• Consigne 1: Recopiez, dans l'article sur la garde à vue, le passage allant de « (...) Mathilde, Dimitri, Paul » jusqu'à « pendant trois jours. », ces deux bornes comprises.

• Extrait du texte:
70 heures de garde à vue : « On m’a demandé pourquoi je possédais un livre de recettes végan »
#Lafarge #urgenceclimatique #repression
Article mis en ligne le 21 avril 2024
dernière modification le 20 avril 2024

Dans l’enquête sur une action militante menée en décembre dernier sur le site d’une cimenterie Lafarge, 17 personnes ont été interpellées le 8 avril et ont subi trois jours de garde à vue. Huit ont été relâchées sans poursuites. Témoignages.

(...) Mathilde, Dimitri, Paul et Michel [1] ont tous vu les forces de l’ordre débarquer à leur domicile le 8 avril et ont été emmenés les yeux bandés et menottés en garde à vue, loin de chez eux, pendant trois jours.

Cette opération policière a eu lieu dans le cadre d’une enquête confiée à la sous-direction antiterroriste (Sdat) de la direction nationale de la police judiciaire et à la direction territoriale de la police judiciaire de Rouen (Seine-Maritime) sur une action militante le 10 décembre 2023 sur le site d’une cimenterie Lafarge de l’Eure. Une centaine de personnes avaient pénétré sur le site pendant une dizaine de minutes avec de la peinture et de la mousse expansive (voir les photos de l’action). Cette action s’inscrivait dans le cadre d’une campagne d’actions « contre Lafarge et le monde du béton » initiée par plus de 200 organisations et des comités locaux des Soulèvements de la Terre.

• Relevé des données:
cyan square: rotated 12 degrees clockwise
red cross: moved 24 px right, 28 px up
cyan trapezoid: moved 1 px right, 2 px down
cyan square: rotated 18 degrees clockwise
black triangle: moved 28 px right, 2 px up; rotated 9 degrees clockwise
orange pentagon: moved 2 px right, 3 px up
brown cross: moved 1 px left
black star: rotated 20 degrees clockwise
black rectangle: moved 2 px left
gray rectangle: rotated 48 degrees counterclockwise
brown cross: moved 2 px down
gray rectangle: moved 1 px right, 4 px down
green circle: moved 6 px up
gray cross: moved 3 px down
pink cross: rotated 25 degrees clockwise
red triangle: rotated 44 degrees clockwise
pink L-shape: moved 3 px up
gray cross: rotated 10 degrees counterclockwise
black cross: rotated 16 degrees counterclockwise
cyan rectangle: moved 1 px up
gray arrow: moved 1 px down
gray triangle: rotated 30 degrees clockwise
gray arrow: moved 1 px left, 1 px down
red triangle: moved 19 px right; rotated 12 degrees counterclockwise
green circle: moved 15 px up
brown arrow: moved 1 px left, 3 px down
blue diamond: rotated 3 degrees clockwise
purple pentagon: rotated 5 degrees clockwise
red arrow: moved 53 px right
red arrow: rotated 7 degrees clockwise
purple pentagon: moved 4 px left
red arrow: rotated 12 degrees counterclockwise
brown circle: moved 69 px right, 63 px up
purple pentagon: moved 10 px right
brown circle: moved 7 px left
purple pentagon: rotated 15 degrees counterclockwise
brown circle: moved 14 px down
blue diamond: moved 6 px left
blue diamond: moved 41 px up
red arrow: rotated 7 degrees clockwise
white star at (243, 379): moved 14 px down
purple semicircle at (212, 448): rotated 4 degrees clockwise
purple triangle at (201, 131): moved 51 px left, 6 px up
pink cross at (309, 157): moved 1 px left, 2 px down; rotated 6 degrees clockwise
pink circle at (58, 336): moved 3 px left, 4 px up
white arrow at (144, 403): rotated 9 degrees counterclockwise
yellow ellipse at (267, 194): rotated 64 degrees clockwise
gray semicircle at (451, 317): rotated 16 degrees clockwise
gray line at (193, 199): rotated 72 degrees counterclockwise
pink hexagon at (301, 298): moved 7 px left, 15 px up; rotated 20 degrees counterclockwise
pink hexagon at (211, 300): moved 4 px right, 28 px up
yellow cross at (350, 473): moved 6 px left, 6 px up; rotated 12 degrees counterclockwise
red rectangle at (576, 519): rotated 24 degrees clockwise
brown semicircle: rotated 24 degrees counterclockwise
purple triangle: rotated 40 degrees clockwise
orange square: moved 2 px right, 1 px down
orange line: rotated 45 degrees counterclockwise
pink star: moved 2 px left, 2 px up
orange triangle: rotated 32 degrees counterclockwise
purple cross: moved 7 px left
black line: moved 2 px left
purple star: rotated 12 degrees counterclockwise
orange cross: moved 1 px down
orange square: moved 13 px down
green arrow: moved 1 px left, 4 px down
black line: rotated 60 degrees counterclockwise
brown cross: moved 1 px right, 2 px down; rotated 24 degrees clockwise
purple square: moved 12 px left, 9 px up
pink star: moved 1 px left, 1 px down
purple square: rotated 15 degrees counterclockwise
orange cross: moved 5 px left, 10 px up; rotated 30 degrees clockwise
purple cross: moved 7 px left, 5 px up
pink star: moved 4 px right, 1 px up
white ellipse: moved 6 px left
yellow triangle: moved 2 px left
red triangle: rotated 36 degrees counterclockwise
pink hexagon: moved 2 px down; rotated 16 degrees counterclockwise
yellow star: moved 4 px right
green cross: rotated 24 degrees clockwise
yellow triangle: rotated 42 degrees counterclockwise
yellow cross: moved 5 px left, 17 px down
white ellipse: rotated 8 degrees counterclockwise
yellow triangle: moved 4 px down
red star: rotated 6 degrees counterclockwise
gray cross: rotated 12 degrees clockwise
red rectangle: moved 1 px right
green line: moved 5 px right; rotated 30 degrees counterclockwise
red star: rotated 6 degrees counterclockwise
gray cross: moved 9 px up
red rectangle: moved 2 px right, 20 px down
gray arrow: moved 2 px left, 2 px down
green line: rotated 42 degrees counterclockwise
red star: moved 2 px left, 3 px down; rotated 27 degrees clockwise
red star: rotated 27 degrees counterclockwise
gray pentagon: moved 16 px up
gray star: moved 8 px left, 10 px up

• Consigne 2: Veuillez mettre dans un tableau Markdown à deux colonnes, Rang et Ligne, le passage des entrées allant du début jusqu'à la ligne qui contient « blue diamond: moved 41 px up », celle-ci comprise. Omettez les lignes vides.

• Résultat attendu 1:
(...) Mathilde, Dimitri, Paul et Michel [1] ont tous vu les forces de l’ordre débarquer à leur domicile le 8 avril et ont été emmenés les yeux bandés et menottés en garde à vue, loin de chez eux, pendant trois jours.

• Résultat attendu 2:
| Rang | Ligne |
|---|---|
| 1 | cyan square: rotated 12 degrees clockwise |
| 2 | red cross: moved 24 px right, 28 px up |
| 3 | cyan trapezoid: moved 1 px right, 2 px down |
| 4 | cyan square: rotated 18 degrees clockwise |
| 5 | black triangle: moved 28 px right, 2 px up; rotated 9 degrees clockwise |
| 6 | orange pentagon: moved 2 px right, 3 px up |
| 7 | brown cross: moved 1 px left |
| 8 | black star: rotated 20 degrees clockwise |
| 9 | black rectangle: moved 2 px left |
| 10 | gray rectangle: rotated 48 degrees counterclockwise |
| 11 | brown cross: moved 2 px down |
| 12 | gray rectangle: moved 1 px right, 4 px down |
| 13 | green circle: moved 6 px up |
| 14 | gray cross: moved 3 px down |
| 15 | pink cross: rotated 25 degrees clockwise |
| 16 | red triangle: rotated 44 degrees clockwise |
| 17 | pink L-shape: moved 3 px up |
| 18 | gray cross: rotated 10 degrees counterclockwise |
| 19 | black cross: rotated 16 degrees counterclockwise |
| 20 | cyan rectangle: moved 1 px up |
| 21 | gray arrow: moved 1 px down |
| 22 | gray triangle: rotated 30 degrees clockwise |
| 23 | gray arrow: moved 1 px left, 1 px down |
| 24 | red triangle: moved 19 px right; rotated 12 degrees counterclockwise |
| 25 | green circle: moved 15 px up |
| 26 | brown arrow: moved 1 px left, 3 px down |
| 27 | blue diamond: rotated 3 degrees clockwise |
| 28 | purple pentagon: rotated 5 degrees clockwise |
| 29 | red arrow: moved 53 px right |
| 30 | red arrow: rotated 7 degrees clockwise |
| 31 | purple pentagon: moved 4 px left |
| 32 | red arrow: rotated 12 degrees counterclockwise |
| 33 | brown circle: moved 69 px right, 63 px up |
| 34 | purple pentagon: moved 10 px right |
| 35 | brown circle: moved 7 px left |
| 36 | purple pentagon: rotated 15 degrees counterclockwise |
| 37 | brown circle: moved 14 px down |
| 38 | blue diamond: moved 6 px left |
| 39 | blue diamond: moved 41 px up |